● Passage to read

In the prior art, alternative methods for manufacturing solid electrolytes based on conductive polymers in electrolytic capacitors have therefore been developed. For example, DE-A-10 2005 043828 describes a method for manufacturing solid electrolytes in capacitors, in which a dispersion comprising the already polymerised thiophene, for example, the PEDOT/PSS dispersions known from the prior art, is applied to the oxide layer, and then the dispersion medium is removed by evaporation. However, there is a requirement to increase further the breakdown voltage, which is a measure for the reliability of an electrolytic capacitor, especially for high operating voltages. The breakdown voltage is the voltage at which the dielectric (oxide layer) of the capacitor no longer withstands the electrical field strength and electrical breakdowns occur between the anode and the cathode, which leads to a short circuit in the capacitor. The higher the breakdown voltage is, the better the quality of the dielectric and therefore also the more reliable the capacitor is. Moreover, the rated voltage at which the capacitor can be used is higher, the higher the breakdown voltage of the capacitor is.
An increase of the breakdown voltage can be achieved in aluminium capacitors according to the doctrine of WO-A-2007/097364, JP 2008-109065, JP 2008-109068 or JP 2008-109069, for example, by adding ion-conducting substances, such as polyethylene glycols to the polymer dispersions which are used to manufacture the solid electrolyte layer before the application of the dispersion to the oxide layer. The disadvantage of this approach, however, is that, although the breakdown voltage of the capacitor can be improved, this improvement is associated with an undesirably strong decline in the capacitance of the capacitor at low temperatures.
In addition to the addition of polyethylene glycols to the polymer dispersion, in the context of so-called “hybrid capacitors”, which provide a combination of a solid electrolyte and a liquid electrolyte, it is also known, for example, from U.S. Pat. No. 7,497,879 B2 or JP 2009-111174, to impregnate the solid electrolytes, after they have been applied to the oxide layer, with a solution comprising γ-butyrolactone or sulfolane, in order to increase the capacitance yield and accordingly reduce the residual current in this manner. Such capacitors also show an undesirably large reduction in the capacitance at low temperatures. Furthermore, the components used in U.S. Pat. No. 7,497,879 B2 or JP 2009-111174 volatilise on increasing the temperature of the capacitor, which can occur with normal use in a component or during the manufacturing process of the capacitor, which leads to a drying-out of such a hybrid capacitor.

● Work to complete
Reproduce the part of the passage on electrolytic capacitor breakdown voltage that begins at the words "An increase of" and stops after "capacitor at low temperatures.". The records play no part in what is asked here.

(Records from a dataset)
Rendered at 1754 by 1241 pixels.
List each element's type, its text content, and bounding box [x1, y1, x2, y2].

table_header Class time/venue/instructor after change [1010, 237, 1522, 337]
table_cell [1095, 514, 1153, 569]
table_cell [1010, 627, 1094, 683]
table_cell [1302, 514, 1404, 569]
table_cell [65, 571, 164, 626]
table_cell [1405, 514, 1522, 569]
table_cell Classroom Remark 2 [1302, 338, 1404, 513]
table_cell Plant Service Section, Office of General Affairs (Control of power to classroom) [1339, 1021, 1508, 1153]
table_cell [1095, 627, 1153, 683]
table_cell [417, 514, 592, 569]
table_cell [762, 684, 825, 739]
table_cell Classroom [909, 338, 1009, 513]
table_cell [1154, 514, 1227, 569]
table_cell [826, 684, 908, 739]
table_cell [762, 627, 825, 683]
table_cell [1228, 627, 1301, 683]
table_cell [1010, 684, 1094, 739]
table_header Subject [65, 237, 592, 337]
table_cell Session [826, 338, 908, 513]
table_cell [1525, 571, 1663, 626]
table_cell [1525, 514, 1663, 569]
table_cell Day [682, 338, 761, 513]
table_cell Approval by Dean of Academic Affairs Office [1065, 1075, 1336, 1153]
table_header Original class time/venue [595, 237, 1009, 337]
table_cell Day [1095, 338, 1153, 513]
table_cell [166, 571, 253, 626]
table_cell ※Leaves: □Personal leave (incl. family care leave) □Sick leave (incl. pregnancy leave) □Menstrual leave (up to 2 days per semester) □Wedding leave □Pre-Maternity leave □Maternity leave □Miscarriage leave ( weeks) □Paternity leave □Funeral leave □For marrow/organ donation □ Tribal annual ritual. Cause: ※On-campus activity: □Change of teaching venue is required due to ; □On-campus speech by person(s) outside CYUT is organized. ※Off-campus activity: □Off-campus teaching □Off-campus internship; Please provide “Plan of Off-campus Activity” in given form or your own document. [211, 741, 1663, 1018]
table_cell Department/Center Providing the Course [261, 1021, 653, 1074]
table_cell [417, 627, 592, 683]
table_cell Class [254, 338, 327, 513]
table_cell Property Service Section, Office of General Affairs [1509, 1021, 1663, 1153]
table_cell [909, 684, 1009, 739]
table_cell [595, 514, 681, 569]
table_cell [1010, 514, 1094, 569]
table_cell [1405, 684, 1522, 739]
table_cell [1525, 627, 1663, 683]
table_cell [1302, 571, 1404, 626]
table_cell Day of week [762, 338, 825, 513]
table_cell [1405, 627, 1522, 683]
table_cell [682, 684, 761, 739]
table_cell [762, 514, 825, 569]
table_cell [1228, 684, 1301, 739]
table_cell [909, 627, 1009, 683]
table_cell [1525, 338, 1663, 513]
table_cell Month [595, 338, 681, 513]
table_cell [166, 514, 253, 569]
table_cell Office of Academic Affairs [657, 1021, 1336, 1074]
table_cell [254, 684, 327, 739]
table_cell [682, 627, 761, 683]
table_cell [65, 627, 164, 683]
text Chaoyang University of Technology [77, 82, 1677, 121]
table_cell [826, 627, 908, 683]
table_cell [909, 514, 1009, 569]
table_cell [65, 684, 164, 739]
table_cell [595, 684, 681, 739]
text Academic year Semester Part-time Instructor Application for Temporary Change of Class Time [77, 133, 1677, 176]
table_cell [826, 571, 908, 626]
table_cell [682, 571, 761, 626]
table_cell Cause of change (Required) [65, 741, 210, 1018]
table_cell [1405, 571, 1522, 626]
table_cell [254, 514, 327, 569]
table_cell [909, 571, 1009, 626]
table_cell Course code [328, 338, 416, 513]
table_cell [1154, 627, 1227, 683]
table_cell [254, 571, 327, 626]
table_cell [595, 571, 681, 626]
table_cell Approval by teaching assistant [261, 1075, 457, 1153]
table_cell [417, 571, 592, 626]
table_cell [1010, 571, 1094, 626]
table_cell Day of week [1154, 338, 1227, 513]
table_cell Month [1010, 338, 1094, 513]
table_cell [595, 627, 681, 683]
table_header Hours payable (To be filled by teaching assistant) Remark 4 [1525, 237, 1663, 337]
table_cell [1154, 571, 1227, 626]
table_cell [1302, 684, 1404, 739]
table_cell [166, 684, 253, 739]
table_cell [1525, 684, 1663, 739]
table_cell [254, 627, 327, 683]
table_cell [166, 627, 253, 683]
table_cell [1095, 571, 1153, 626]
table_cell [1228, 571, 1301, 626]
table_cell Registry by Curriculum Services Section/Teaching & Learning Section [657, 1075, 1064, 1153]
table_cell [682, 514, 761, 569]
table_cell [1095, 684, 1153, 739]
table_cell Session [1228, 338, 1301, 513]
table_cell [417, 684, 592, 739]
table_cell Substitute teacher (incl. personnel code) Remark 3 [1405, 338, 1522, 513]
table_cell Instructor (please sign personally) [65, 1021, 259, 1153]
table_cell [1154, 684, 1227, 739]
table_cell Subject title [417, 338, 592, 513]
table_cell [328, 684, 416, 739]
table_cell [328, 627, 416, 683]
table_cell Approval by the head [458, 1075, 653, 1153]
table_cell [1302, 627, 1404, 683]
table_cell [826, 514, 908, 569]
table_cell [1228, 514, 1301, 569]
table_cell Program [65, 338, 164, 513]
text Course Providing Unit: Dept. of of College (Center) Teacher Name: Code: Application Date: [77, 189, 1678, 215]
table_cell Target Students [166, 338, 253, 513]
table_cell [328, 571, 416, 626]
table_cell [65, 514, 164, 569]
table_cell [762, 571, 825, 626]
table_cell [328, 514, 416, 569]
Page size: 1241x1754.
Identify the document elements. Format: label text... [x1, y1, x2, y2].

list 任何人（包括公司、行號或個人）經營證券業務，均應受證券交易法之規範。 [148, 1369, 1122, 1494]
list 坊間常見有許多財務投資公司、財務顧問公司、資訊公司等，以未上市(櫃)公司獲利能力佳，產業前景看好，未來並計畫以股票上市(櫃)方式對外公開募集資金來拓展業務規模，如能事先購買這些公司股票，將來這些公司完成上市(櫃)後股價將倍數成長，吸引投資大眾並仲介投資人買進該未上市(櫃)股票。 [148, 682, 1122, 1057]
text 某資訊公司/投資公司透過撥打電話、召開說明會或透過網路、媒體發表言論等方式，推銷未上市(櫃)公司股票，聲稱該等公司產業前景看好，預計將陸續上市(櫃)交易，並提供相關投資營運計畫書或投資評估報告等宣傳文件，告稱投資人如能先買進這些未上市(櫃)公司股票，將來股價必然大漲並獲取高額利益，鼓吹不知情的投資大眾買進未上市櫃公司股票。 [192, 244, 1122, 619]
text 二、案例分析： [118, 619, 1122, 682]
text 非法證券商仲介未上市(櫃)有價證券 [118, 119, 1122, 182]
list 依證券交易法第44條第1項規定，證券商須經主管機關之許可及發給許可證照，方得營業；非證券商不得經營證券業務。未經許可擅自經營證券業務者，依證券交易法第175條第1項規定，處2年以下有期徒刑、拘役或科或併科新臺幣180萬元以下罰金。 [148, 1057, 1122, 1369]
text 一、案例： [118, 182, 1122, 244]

● Written response
An increase of the breakdown voltage can be achieved in aluminium capacitors according to the doctrine of WO-A-2007/097364, JP 2008-109065, JP 2008-109068 or JP 2008-109069, for example, by adding ion-conducting substances, such as polyethylene glycols to the polymer dispersions which are used to manufacture the solid electrolyte layer before the application of the dispersion to the oxide layer. The disadvantage of this approach, however, is that, although the breakdown voltage of the capacitor can be improved, this improvement is associated with an undesirably strong decline in the capacitance of the capacitor at low temperatures.